Conditions will improve Sunday through early next week, with temperatures falling below 100°F and increased chances for rainfall. Lower temperatures and opportunities for rain will keep the potential for wildfire ignitions low statewide through the July 4th holiday.

Though wildfire activity potential will be lower across the state next week, Texas A&M Forest Service and local fire officials are advising members of the public to be cautious with outdoor activities.

Approximately 90 percent of wildfires are caused by humans and their activities, and Independence Day is one of the top days for reported wildfires.
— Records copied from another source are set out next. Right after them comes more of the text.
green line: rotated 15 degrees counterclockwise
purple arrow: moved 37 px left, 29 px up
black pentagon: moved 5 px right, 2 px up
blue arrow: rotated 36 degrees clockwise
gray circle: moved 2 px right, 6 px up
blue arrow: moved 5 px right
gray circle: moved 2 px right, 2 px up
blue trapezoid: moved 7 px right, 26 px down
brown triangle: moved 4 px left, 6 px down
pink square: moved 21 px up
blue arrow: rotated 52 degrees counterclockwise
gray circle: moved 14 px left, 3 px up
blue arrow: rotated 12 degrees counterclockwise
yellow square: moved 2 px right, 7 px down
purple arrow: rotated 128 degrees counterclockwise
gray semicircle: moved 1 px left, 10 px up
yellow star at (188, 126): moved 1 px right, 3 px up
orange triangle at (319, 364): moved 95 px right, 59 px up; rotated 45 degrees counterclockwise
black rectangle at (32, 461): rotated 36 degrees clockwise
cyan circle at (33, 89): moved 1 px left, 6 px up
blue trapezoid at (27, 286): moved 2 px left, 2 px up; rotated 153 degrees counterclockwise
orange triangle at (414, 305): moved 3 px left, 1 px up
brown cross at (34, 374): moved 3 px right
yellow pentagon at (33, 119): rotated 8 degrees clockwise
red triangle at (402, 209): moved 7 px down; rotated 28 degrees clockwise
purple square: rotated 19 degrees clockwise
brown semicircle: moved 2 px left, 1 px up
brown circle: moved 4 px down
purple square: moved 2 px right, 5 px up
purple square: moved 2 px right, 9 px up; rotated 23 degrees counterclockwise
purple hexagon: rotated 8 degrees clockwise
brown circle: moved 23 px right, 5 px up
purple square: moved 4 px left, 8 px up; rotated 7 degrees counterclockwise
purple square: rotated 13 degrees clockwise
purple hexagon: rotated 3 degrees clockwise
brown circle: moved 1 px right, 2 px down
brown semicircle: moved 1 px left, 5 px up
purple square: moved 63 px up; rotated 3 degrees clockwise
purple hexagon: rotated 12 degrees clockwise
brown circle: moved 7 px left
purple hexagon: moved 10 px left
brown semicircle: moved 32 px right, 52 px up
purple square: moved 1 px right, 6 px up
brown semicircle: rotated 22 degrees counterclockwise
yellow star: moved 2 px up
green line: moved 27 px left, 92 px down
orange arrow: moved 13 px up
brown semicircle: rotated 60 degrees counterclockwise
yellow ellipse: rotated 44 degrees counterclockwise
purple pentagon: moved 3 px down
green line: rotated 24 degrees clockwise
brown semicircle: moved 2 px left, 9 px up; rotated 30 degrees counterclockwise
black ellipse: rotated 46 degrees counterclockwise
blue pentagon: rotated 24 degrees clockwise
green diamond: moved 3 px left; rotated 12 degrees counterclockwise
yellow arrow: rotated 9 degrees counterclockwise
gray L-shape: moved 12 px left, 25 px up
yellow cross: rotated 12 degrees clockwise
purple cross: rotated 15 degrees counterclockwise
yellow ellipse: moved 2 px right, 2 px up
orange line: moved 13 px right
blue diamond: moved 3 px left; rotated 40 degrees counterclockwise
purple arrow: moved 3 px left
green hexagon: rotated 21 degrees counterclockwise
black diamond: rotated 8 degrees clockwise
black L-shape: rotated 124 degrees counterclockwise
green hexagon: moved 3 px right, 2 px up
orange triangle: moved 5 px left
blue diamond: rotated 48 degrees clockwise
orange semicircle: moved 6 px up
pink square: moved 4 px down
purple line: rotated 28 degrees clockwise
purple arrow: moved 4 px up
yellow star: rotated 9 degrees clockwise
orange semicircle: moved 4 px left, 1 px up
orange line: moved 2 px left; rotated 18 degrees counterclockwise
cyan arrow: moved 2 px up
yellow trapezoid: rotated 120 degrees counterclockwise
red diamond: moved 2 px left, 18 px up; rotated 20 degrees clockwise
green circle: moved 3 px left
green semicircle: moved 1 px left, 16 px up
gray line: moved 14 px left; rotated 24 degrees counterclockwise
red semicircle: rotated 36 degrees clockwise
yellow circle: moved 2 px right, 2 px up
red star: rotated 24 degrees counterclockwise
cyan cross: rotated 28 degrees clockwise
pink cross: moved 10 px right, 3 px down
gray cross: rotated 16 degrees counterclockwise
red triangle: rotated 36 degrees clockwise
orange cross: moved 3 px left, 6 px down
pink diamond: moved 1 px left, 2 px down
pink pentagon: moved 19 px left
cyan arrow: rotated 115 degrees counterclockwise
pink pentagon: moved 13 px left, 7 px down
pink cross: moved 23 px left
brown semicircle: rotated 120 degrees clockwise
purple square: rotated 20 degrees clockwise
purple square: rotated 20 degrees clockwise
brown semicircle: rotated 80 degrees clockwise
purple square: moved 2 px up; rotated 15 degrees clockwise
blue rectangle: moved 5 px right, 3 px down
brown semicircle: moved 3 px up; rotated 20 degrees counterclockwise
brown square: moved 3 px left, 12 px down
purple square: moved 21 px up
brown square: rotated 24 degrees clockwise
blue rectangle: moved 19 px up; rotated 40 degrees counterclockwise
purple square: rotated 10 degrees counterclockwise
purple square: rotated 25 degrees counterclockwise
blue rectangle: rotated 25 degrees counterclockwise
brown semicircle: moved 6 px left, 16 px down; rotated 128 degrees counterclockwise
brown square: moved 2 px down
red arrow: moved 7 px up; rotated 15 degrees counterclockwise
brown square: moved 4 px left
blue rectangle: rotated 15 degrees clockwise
“On average, 128 wildfires ignite each year on July 4 in Texas. Fireworks have the potential to ignite wildfires and have done so in past years,” said Wes Moorehead, Texas A&M Forest Service Fire Chief. “We encourage all Texans to be cautious while you celebrate with your family and friends. Do your part to prevent wildfires and be safe this holiday.”

The safest way to enjoy fireworks is to attend a public show hosted by professionals. If you plan to set off your own fireworks, please follow these safety tips:

  • Before you celebrate, always check and comply with local government officials for any burn bans or other restrictions.
  • Read and follow all warnings and instruction labels on fireworks.
  • Use fireworks only under close adult supervision and in safe areas away from structures, dry grass and brush.
  • Keep a hose, bucket of water and wet towels nearby in case of a malfunction or fire.
  • Dispose of used fireworks in a bucket of water.
  • Never ignite fireworks in a container, especially glass or metal.

To help prevent wildfires during hot and dry conditions:

  • Avoid parking and idling in tall, dry grass. Catalytic converters can get hot enough to ignite the grass under a vehicle.
  • Ensure chains and other metal parts aren’t dragging from your vehicle — they throw sparks.
  • Avoid placing your grill near flammable vegetation or materials, never leave your grill unattended, and ensure coals are completely extinguished when you are done.

Note: Burn bans and fireworks restrictions are determined by county government. Texas A&M Forest Service does not determine, set or lift these restrictions.